Posted: Dec 22, 2021, 12:06 p.m.
Last update on: December 22, 2021, 12:48 p.m.
Casino’s real estate investment trusts (REITs) are only part of the growing real estate industry. But some investors are bullish on game owners.
Today, the world of gaming REITs consists of only three companies: Gaming and Leisure Properties (NASDAQ: GLPI), MGM Growth Properties (NYSE: MGP) and VICI Properties. However, that list will be reduced to two next year, when VICI completes its $ 17.2 billion acquisition of MGP shares.
While the landscape of REIT casinos is on the verge of shrinking, the group offers investors interesting potential, especially in a context of rising inflation.
Despite their very long term triple net rental structures, casino REITs offer excellent inflation hedging features. VICI Properties, in particular, has one of the most inflation-hedged rental structures of any REIT â, said Hoya Capital Real Estate.
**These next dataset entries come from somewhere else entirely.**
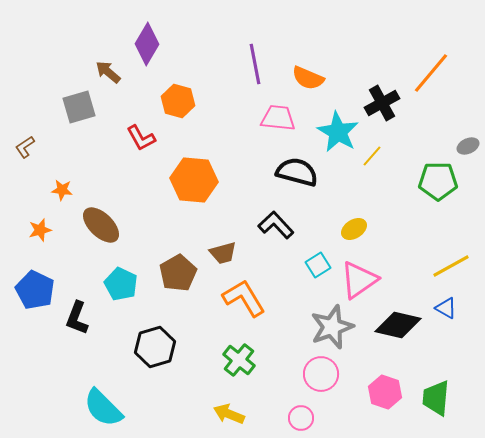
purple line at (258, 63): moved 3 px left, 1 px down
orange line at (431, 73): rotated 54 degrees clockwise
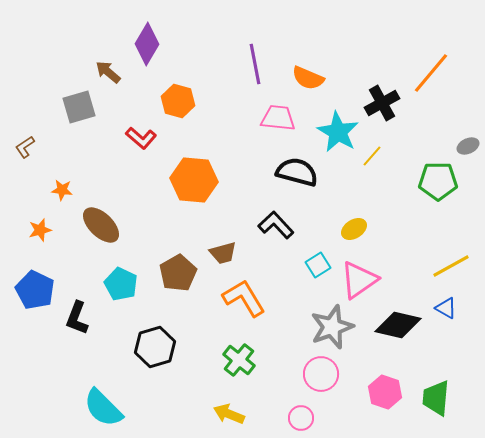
red L-shape at (141, 138): rotated 20 degrees counterclockwise
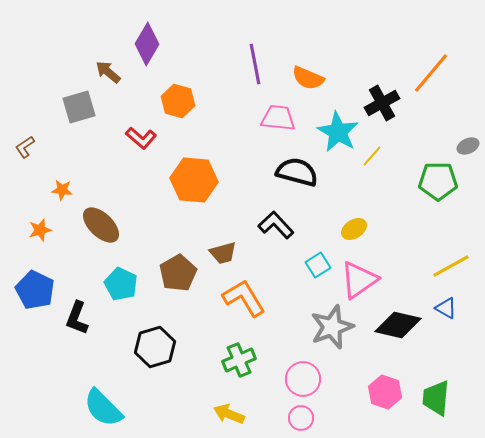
green cross at (239, 360): rotated 28 degrees clockwise
pink circle at (321, 374): moved 18 px left, 5 px down
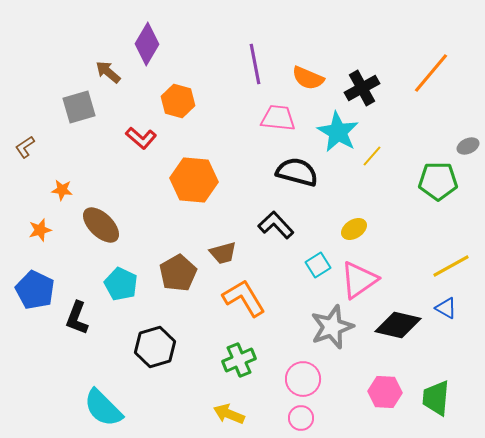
black cross at (382, 103): moved 20 px left, 15 px up
pink hexagon at (385, 392): rotated 16 degrees counterclockwise
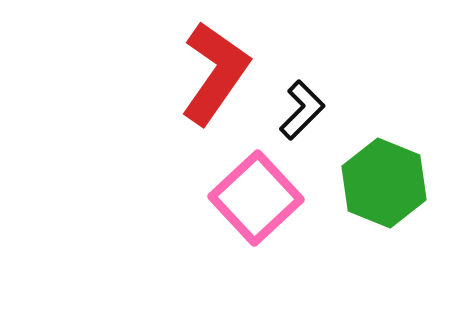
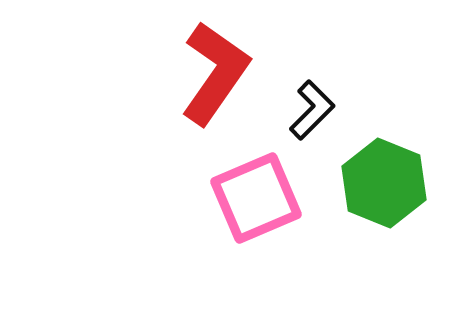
black L-shape: moved 10 px right
pink square: rotated 20 degrees clockwise
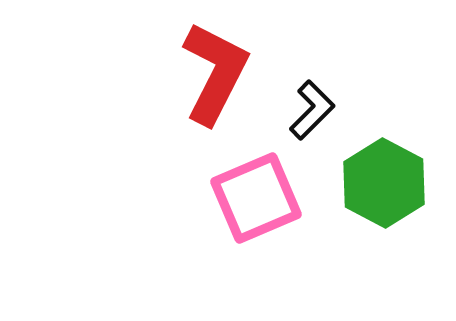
red L-shape: rotated 8 degrees counterclockwise
green hexagon: rotated 6 degrees clockwise
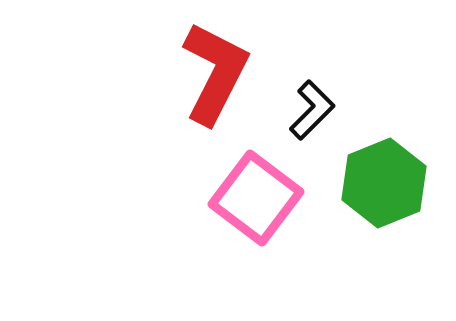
green hexagon: rotated 10 degrees clockwise
pink square: rotated 30 degrees counterclockwise
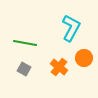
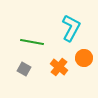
green line: moved 7 px right, 1 px up
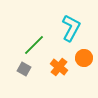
green line: moved 2 px right, 3 px down; rotated 55 degrees counterclockwise
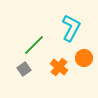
gray square: rotated 24 degrees clockwise
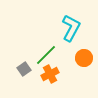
green line: moved 12 px right, 10 px down
orange cross: moved 9 px left, 7 px down; rotated 24 degrees clockwise
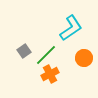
cyan L-shape: rotated 28 degrees clockwise
gray square: moved 18 px up
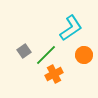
orange circle: moved 3 px up
orange cross: moved 4 px right
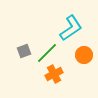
gray square: rotated 16 degrees clockwise
green line: moved 1 px right, 2 px up
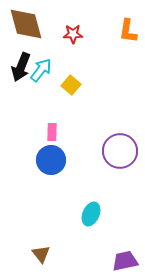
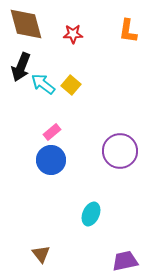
cyan arrow: moved 2 px right, 14 px down; rotated 90 degrees counterclockwise
pink rectangle: rotated 48 degrees clockwise
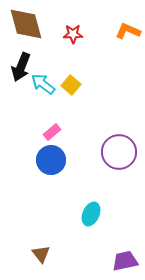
orange L-shape: rotated 105 degrees clockwise
purple circle: moved 1 px left, 1 px down
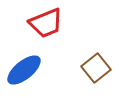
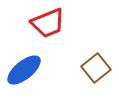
red trapezoid: moved 2 px right
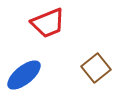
blue ellipse: moved 5 px down
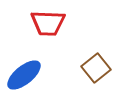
red trapezoid: rotated 24 degrees clockwise
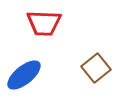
red trapezoid: moved 4 px left
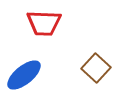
brown square: rotated 8 degrees counterclockwise
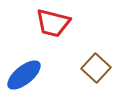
red trapezoid: moved 9 px right; rotated 12 degrees clockwise
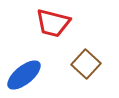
brown square: moved 10 px left, 4 px up
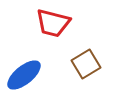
brown square: rotated 16 degrees clockwise
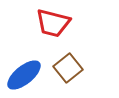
brown square: moved 18 px left, 4 px down; rotated 8 degrees counterclockwise
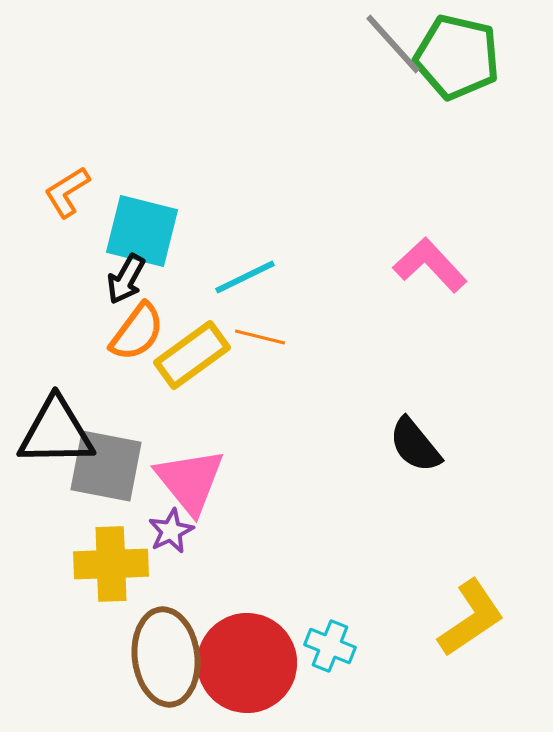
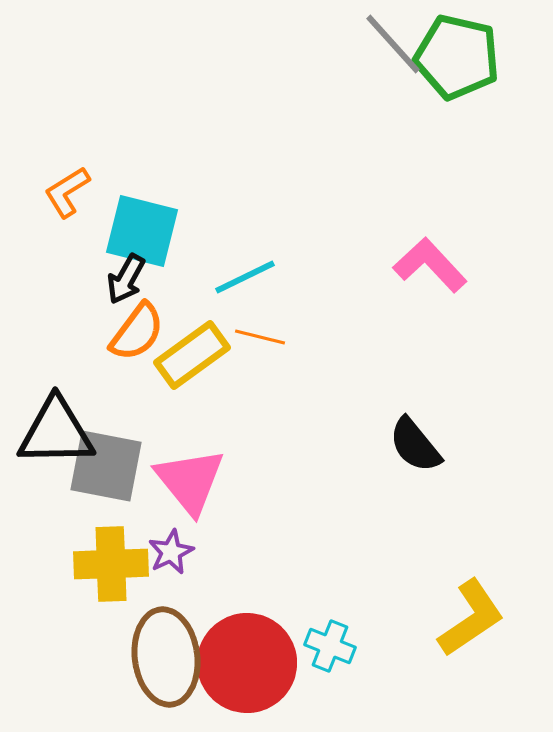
purple star: moved 21 px down
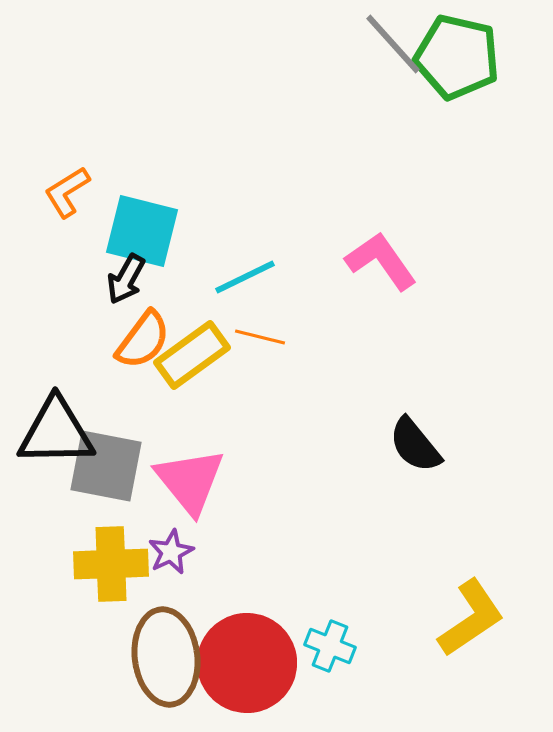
pink L-shape: moved 49 px left, 4 px up; rotated 8 degrees clockwise
orange semicircle: moved 6 px right, 8 px down
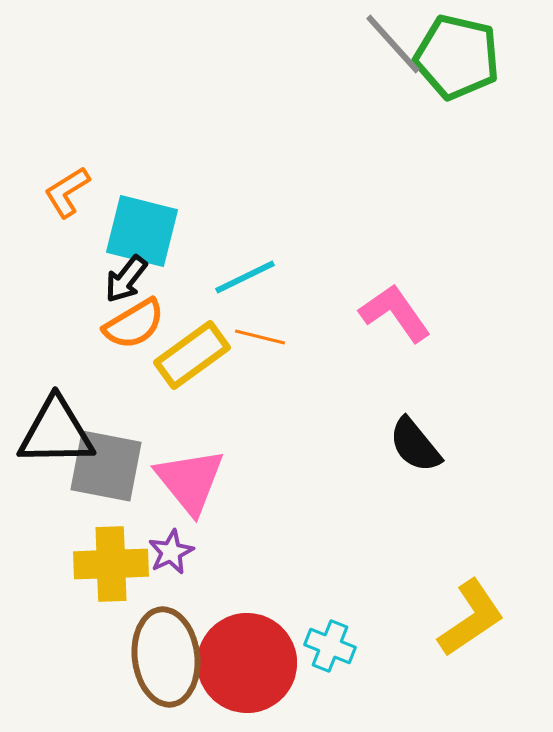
pink L-shape: moved 14 px right, 52 px down
black arrow: rotated 9 degrees clockwise
orange semicircle: moved 9 px left, 16 px up; rotated 22 degrees clockwise
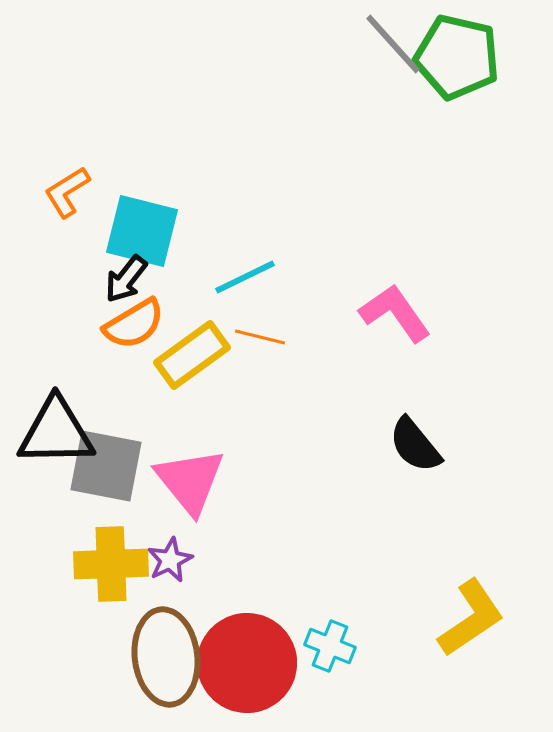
purple star: moved 1 px left, 8 px down
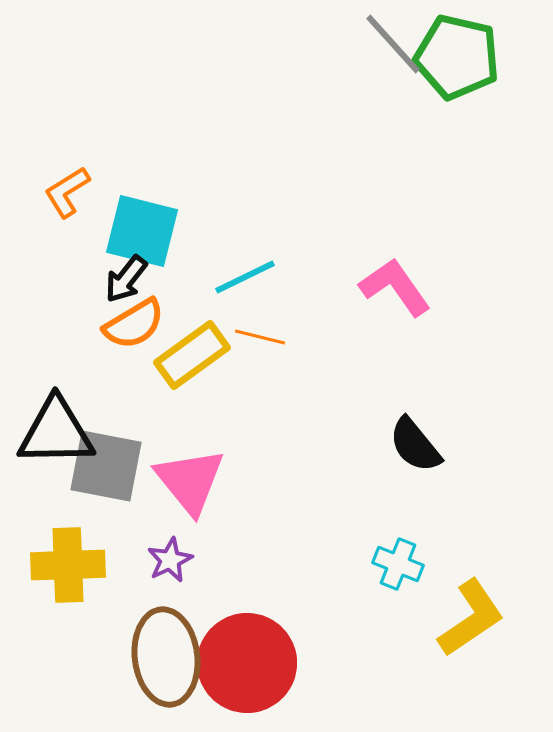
pink L-shape: moved 26 px up
yellow cross: moved 43 px left, 1 px down
cyan cross: moved 68 px right, 82 px up
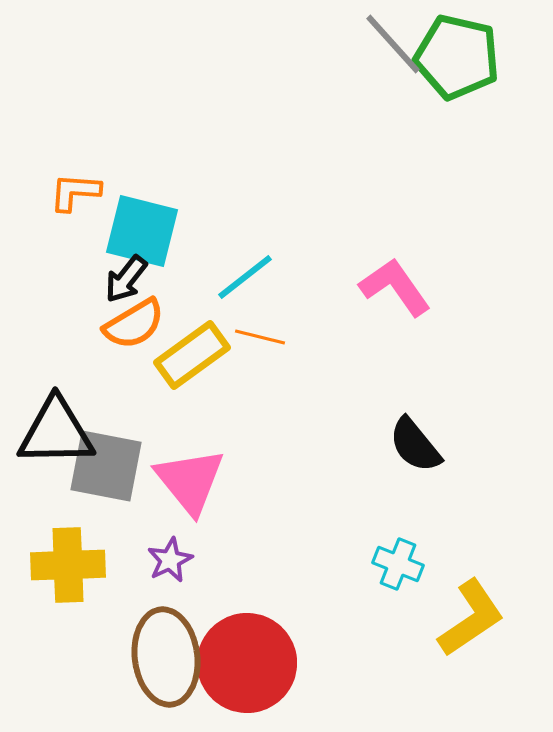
orange L-shape: moved 8 px right; rotated 36 degrees clockwise
cyan line: rotated 12 degrees counterclockwise
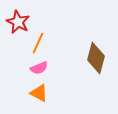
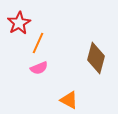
red star: moved 1 px right, 1 px down; rotated 15 degrees clockwise
orange triangle: moved 30 px right, 7 px down
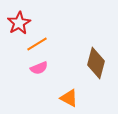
orange line: moved 1 px left, 1 px down; rotated 35 degrees clockwise
brown diamond: moved 5 px down
orange triangle: moved 2 px up
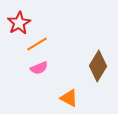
brown diamond: moved 2 px right, 3 px down; rotated 16 degrees clockwise
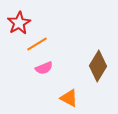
pink semicircle: moved 5 px right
Companies such as GLPI, MGP and VICI differ from traditional hotel REITs. This is because casino owners own properties under long term triple net leases, where upkeep and maintenance are tenants’ obligations.
REIT Casino Cool Ideas for 2022
Gaming REITs offer a compelling business model and strong dividend yields at a time when interest rates are at historically low levels.
In a context of low interest rates and high inflation, casino owners are all the more attractive. This is because they show a propensity for constant increases in dividends and have pricing power. In many cases, rent indexes that match or exceed the Consumer Price Index (CPI) are built into rental contracts with casino operators. This provides a buffer against inflation. Additionally, the aforementioned trio are attractively priced against other REITs.
âWe expect casino REITs – which are one of the newer sectors of REITs, emerging in the late 2010s – to end up trading at multiples online or above their peers. net rental rates, âadds Hoya Capital.
Asset manager adds short-term catalysts for the group including improving balance sheets which could lead to credit revaluations, increased tenant diversification, more focus from selling analysts and VICI which will eventually reach the S&P 500.
VICI: New King of Las Vegas
Prior to announcing the MGP takeover, VICI owned Caesars Palace on the Las Vegas Strip. But by bringing MGP’s assets into the fold, it becomes the dominant owner in the most sought-after area of ââgambling real estate in the United States.
âVICI was able to acquire MGP at a roughly implied capitalization rate of 5.7-6.0%, which is a 10-20% discount from its estimated net asset value. The combination will also further diversify VICI’s tenant concentration and geographic reach, lowering its largest tenant exposure – Caesars Entertainment – from nearly 80% at the end of 2020 to just 41%, âHoya notes.
By acquiring MGP, VICI becomes the owner of the real estate assets of the following Strip locations: Excalibur, Luxor, Mandalay Bay, MGM Grand, Mirage, New York New York and Park MGM. In total, the purchaser adds to its portfolio the real estate of 15 gaming rooms. This transaction should be finalized in the first half of 2022.